Is your business ready, or has the initial panic about GDPR readiness subsided?
If your business has effectively shoved GDPR under the rug in the belief that it’ll be tackled eventually, you’re sitting on a time bomb. Conducting an assessment and setting up a roadmap are vital tasks you’ll need to undertake today if you’re to avoid costly problems come next May.
Thankfully, there’s such a thing as a ‘GDPR readiness assessment’, and every business that handles, stores or processes data in any way should undertake one as soon as possible.
What is a readiness assessment?
The assessment will ensure that the right measures are being taken towards GDPR compliance.
It’ll look at both the organisational and technical undertakings and expect to see which data protection capabilities are currently in place.
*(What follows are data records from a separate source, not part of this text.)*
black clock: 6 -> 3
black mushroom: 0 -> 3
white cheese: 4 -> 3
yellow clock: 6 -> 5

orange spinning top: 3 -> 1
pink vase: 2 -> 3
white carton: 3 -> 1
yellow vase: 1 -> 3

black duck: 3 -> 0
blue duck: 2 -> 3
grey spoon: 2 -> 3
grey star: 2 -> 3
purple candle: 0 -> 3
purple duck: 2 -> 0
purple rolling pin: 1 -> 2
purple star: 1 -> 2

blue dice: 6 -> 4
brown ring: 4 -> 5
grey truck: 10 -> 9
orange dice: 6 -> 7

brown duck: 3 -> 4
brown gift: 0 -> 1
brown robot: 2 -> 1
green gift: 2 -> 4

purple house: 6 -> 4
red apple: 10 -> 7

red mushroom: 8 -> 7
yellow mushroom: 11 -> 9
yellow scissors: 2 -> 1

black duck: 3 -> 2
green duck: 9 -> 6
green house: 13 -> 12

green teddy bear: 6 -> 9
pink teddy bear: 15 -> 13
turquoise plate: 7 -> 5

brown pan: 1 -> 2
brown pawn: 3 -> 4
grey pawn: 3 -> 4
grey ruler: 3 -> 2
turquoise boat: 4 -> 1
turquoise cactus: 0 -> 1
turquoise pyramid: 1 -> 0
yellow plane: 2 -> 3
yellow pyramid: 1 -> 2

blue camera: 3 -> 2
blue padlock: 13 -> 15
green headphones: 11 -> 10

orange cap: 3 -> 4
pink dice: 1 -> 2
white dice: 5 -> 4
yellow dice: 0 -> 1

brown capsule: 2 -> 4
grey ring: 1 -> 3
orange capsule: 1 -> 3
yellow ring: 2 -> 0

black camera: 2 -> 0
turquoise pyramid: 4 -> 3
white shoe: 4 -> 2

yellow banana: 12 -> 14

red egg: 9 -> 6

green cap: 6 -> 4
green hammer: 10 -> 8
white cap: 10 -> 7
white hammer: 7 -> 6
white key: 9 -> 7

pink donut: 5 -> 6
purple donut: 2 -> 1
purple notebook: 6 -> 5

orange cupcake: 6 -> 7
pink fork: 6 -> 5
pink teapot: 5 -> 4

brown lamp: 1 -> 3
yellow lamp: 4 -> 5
The readiness assessment is far more than a checklist; it will engage stakeholders from all areas of the business and use workshops and discussion groups to identify latent risk and identify new data protection opportunities.
Do you have PIA?
Privacy Impact Assessments (PIAs) are used to proactively build privacy into the systems your business relies on. The readiness assessment will identify whether or not you have these in place.
Simply having a PIA isn’t enough. A readiness assessment will look beyond the existence of checklists and instead consider how each PIA helps foster data privacy within the organisation.
For example, a checklist that enables IT leaders to ensure they’re addressing Article 35 of the GDPR is a good start, but does it encourage privacy by design?
While you may have the measures in place, you might simply be collating a mass of PIA documents that raise operational costs yet don’t provide any tangible benefit for the owners of the personal data you store.
A readiness assessment may therefore suggest that you replace narrative questionnaires with PIA tools and staff training that helps the workforce conduct a more meaningful privacy assessment process.
Planning for the worst
Readiness statements will check to see if your business is capable of responding to data breaches.
You may believe this to already be in hand. After all, you might have identified potential data breach scenarios and assigned responsibilities for every task that’s likely to follow; there’s an escalation process and communications plan for customers, the supervisory authorities and your employees.
But what about activity on the database itself? Are you monitoring that?
A readiness statement might confirm that while you have the right incident mitigation process in place, the poor line of sight on database activity means there are still too many risks at play.
Not just a box-ticking exercise
Simply ticking boxes won’t make for a GDPR-compliant data protection program.
A readiness statement will conduct careful analysis of the way in which your business handles data and identify any risks for which you’re unprepared.
The roadmap that results from a successful readiness statement will pave your way towards GDPR compliance and ensure your data is safe from inadvertent leaks of information.